Will the success formula of Comic-Con International work for a Mickey Mouse operation?
The leadership at Walt Disney Co. hopes so as it moves forward with the D23 Expo, a four-day event next month in Anaheim that will celebrate -- and sell -- all things Disney with celebrity appearances and slick sneak previews of upcoming films, television shows and theme park attractions.
The approach is pure Comic-Con, the pop-culture festival that has become one of Hollywood's most potent megaphones by providing hard-core fans with insider-access experiences that turn many of them into Internet apostles for movies, television shows and other projects.
Last month, more than 126,000 people attended Comic-Con in San Diego, and films such as "District 9" and "Avatar" enjoyed a strong surge in public awareness after putting stars and filmmakers in the same room as fans hard-wired into Twitter, YouTube and Facebook.
Disney was a key player at Comic-Con with Johnny Depp and director Tim Burton appearing before a cheering crowd to promote their 2010 release "Alice in Wonderland," but now the company is looking to separate itself by throwing its own pop-culture party in Disneyland's shadow.
Robert Iger, Disney's president and chief executive, said that the company has, more than any other entertainment outlet, enjoyed decades of support from "very passionate, very ardent" uber-fans, but now, in this digital age, that constituency has greater expectations as well as newfound tastemaker power.
"We will be much better served by serving them better," Iger said. "We live in a world where digital communication enables people to express their opinions about things to a much broader set of people. We call it the combustion of digital world of mouth . . . their ability to communicate with others is unlike anything we've seen at any time before."
It's a good time for Disney to reach out to fans -- the recession has been bruising, even for a company with a market cap of $49.8 billion. Disney's profits declined in the most recent quarter with tough times for television advertising, DVD sales and domestic theme park attendance. The film studio posted its first operating loss since 2005, despite the success of Pixar's "Up." Disney's ABC has also struggled, with declines in summer prime-time viewership landing the network in fourth place.
Still, company leaders are sunny about the potential of D23, which is a chance to preach to their most devoted choir, the fans who are true believers in the Disney marketing message, that the company creates touchstones, not just entertainment properties.
The event at the venerable Anaheim Convention Center will be a chance for Disney to promote feature films such as Burton's "Alice," "The Princess and the Frog" and "A Christmas Carol" but also will serve as a big tent for Disney's varied empire. Attendees will not only be offered the chance to buy new teen-pop CDs and vintage animation cels, for example, they also will be pitched travel packages for the Disney Cruise Line.

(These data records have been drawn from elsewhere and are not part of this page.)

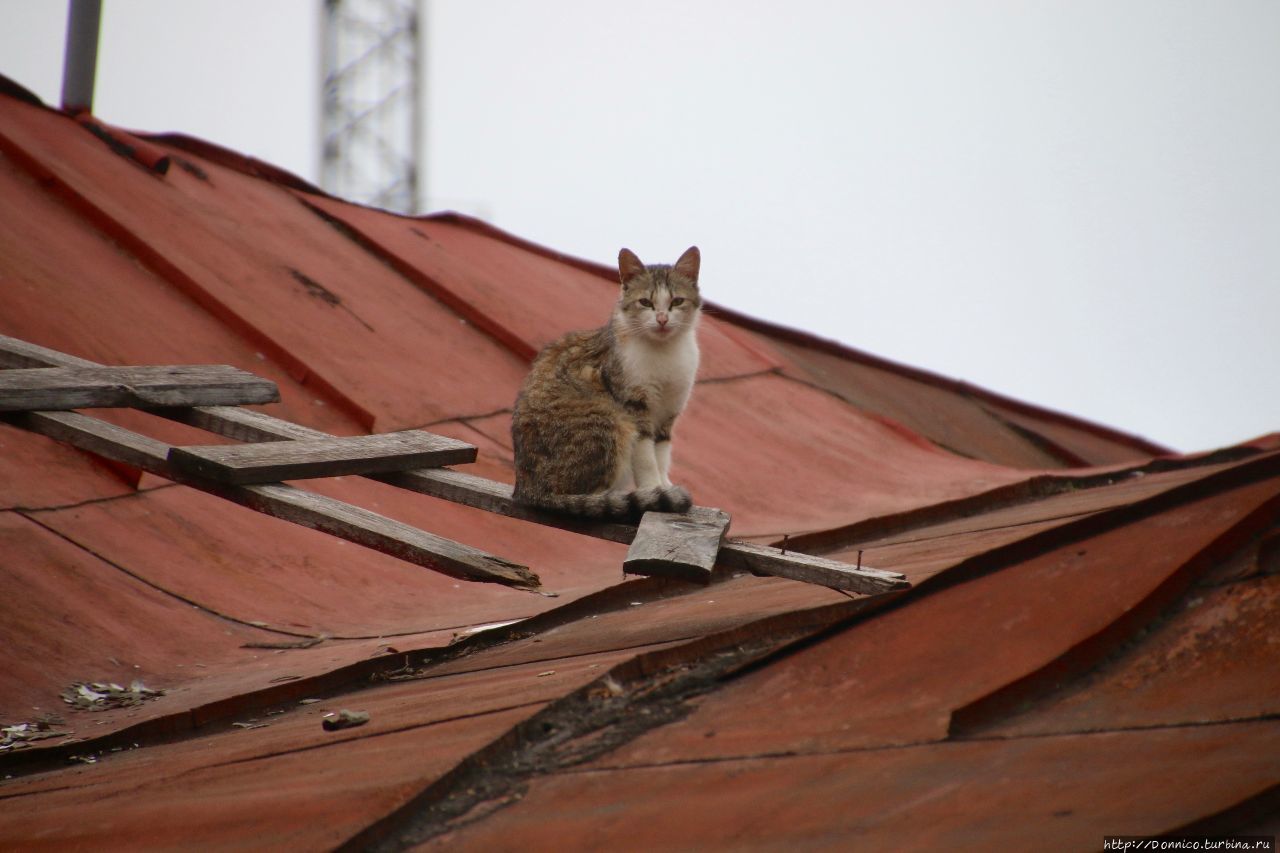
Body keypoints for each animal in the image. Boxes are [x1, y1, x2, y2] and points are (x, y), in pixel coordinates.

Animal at [512, 242, 706, 514]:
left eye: (677, 301)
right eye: (645, 302)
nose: (662, 319)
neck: (665, 352)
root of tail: (529, 490)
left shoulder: (669, 410)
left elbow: (662, 452)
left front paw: (665, 485)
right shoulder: (634, 404)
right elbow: (646, 457)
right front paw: (653, 489)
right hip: (610, 421)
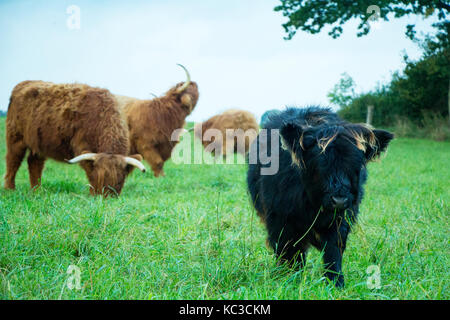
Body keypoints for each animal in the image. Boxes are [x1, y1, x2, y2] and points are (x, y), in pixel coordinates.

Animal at [246, 107, 394, 288]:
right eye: (320, 163)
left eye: (356, 164)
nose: (339, 200)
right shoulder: (280, 220)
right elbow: (289, 252)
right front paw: (292, 279)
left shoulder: (341, 219)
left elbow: (334, 251)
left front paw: (336, 282)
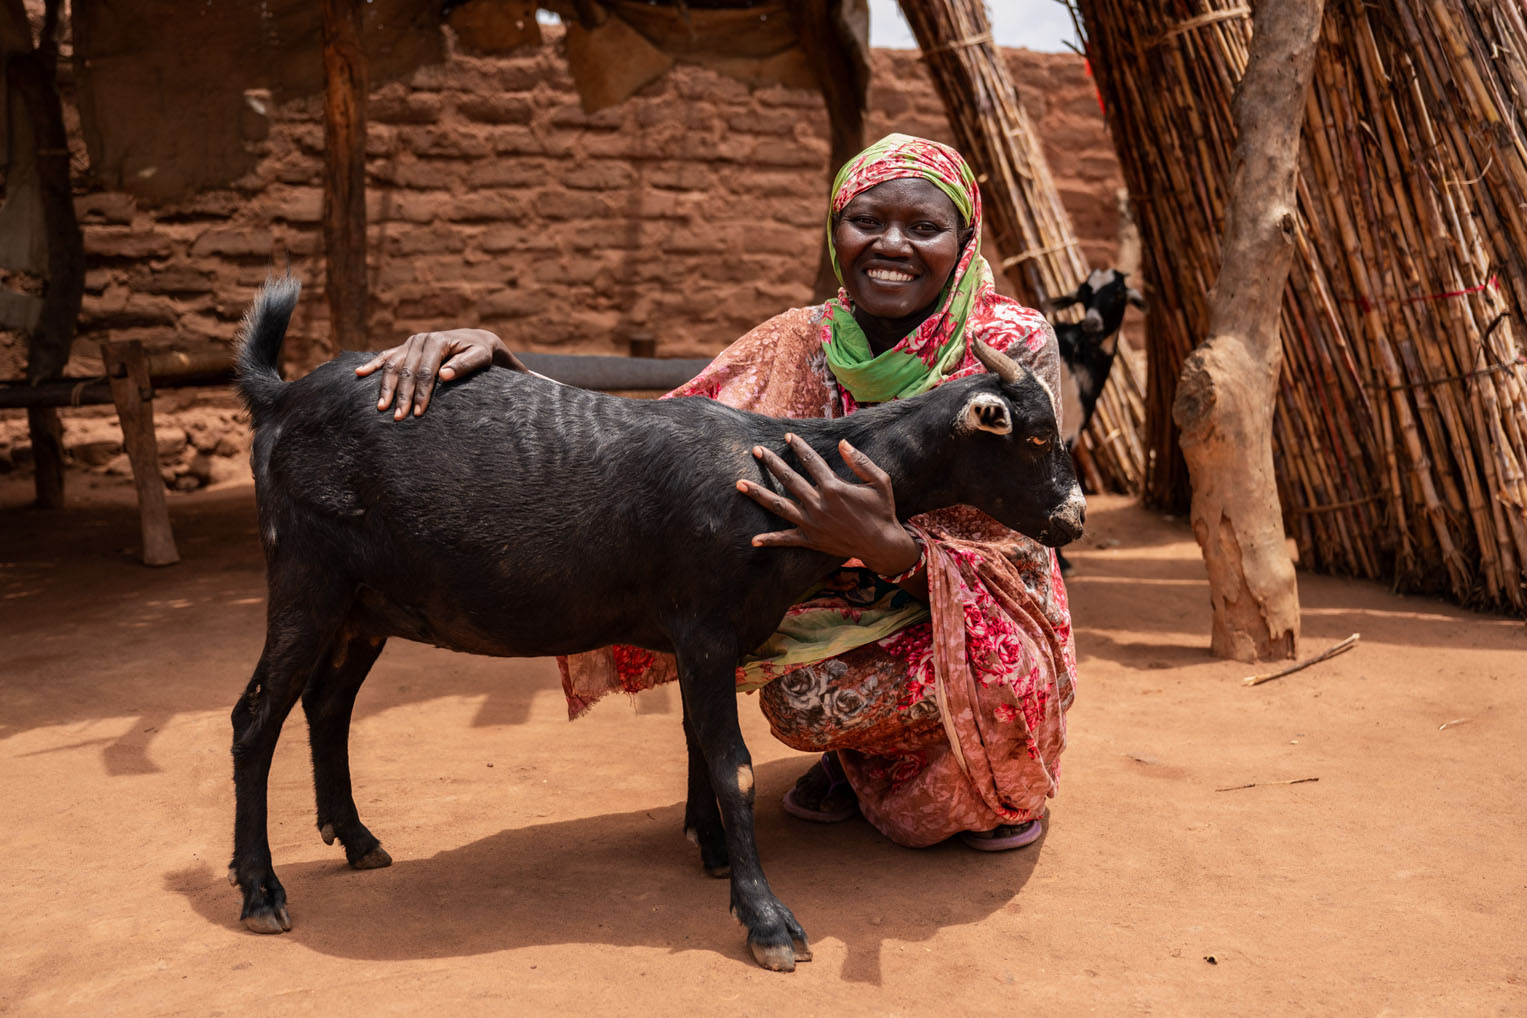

ABC Entertainment Group President Steve McPherson and stars Patricia Heaton, Kelsey Grammer and Ed O'Neill will be part of a major presence for the network, which has a screening room and an exhibit dedicated to "Lost."
The expo's schedule aspires to be all things to all Disney fans. The Disney Channel will bring the cast of "Wizards of Waverly Place," screen an upcoming episode and stage a musical performance. Pixar fans will be more interested in the final day's slate of events: a presentation by animation guru John Lasseter, a special "Toy Story 3" preview and a digital 3-D screening of the first two "Toy Story" films.
The expo will also try to stir interest in the reworking of California Adventure, the struggling Anaheim venture that is undergoing a $1 billion reworking and will, in 2012, have a new 12-acre attraction based on Pixar's "Cars." It may also be used to announce the major upgrade to "Star Tours," the somewhat creaky Disneyland ride based on "Star Wars."
The D23 Expo (the name alludes to 1923, when founder Walt Disney arrived in Hollywood) will begin Sept. 10 with an Iger speech about the future of the company. Iger may take the opportunity to share a favorite anecdote about a fan who stood up at a Disney shareholders meeting in New Mexico and said the company should give its most passionate fans more respect and special access.
"Some of these fans show up at those meetings," Iger said, "because, other than going to our parks, it's been the only way they can feel truly connected."
D23's corporate heritage sets it apart from Comic-Con, which started in 1970 as a scruffy merchant show in a hotel basement. Now bursting at the seams, it has become a world's fair for fanboys.